(YOUR TASK): The listing below must be reproduced in full, exactly as written.

(EXERCISE INPUT):

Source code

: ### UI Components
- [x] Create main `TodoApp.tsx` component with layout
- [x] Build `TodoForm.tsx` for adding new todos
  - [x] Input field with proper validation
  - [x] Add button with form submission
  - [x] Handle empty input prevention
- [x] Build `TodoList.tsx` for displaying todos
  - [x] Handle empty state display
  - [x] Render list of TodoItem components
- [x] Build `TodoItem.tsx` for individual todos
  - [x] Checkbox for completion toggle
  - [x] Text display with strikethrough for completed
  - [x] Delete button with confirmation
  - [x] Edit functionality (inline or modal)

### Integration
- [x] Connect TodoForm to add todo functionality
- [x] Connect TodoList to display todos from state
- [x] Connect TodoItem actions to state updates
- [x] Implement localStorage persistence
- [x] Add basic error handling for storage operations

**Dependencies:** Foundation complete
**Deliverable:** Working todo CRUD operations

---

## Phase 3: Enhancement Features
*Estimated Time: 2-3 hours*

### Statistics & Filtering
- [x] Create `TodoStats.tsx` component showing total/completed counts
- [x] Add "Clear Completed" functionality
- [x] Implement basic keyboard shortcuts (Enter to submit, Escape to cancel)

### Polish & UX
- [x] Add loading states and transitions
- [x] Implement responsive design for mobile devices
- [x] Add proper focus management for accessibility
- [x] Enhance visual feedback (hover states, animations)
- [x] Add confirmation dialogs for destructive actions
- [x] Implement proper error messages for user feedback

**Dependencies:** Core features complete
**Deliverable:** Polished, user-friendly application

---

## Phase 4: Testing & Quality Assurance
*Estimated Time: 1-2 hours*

(OUTPUT OF THE TASK):
Source code

: ### UI Components
- [x] Create main `TodoApp.tsx` component with layout
- [x] Build `TodoForm.tsx` for adding new todos
  - [x] Input field with proper validation
  - [x] Add button with form submission
  - [x] Handle empty input prevention
- [x] Build `TodoList.tsx` for displaying todos
  - [x] Handle empty state display
  - [x] Render list of TodoItem components
- [x] Build `TodoItem.tsx` for individual todos
  - [x] Checkbox for completion toggle
  - [x] Text display with strikethrough for completed
  - [x] Delete button with confirmation
  - [x] Edit functionality (inline or modal)

### Integration
- [x] Connect TodoForm to add todo functionality
- [x] Connect TodoList to display todos from state
- [x] Connect TodoItem actions to state updates
- [x] Implement localStorage persistence
- [x] Add basic error handling for storage operations

**Dependencies:** Foundation complete
**Deliverable:** Working todo CRUD operations

---

## Phase 3: Enhancement Features
*Estimated Time: 2-3 hours*

### Statistics & Filtering
- [x] Create `TodoStats.tsx` component showing total/completed counts
- [x] Add "Clear Completed" functionality
- [x] Implement basic keyboard shortcuts (Enter to submit, Escape to cancel)

### Polish & UX
- [x] Add loading states and transitions
- [x] Implement responsive design for mobile devices
- [x] Add proper focus management for accessibility
- [x] Enhance visual feedback (hover states, animations)
- [x] Add confirmation dialogs for destructive actions
- [x] Implement proper error messages for user feedback

**Dependencies:** Core features complete
**Deliverable:** Polished, user-friendly application

---

## Phase 4: Testing & Quality Assurance
*Estimated Time: 1-2 hours*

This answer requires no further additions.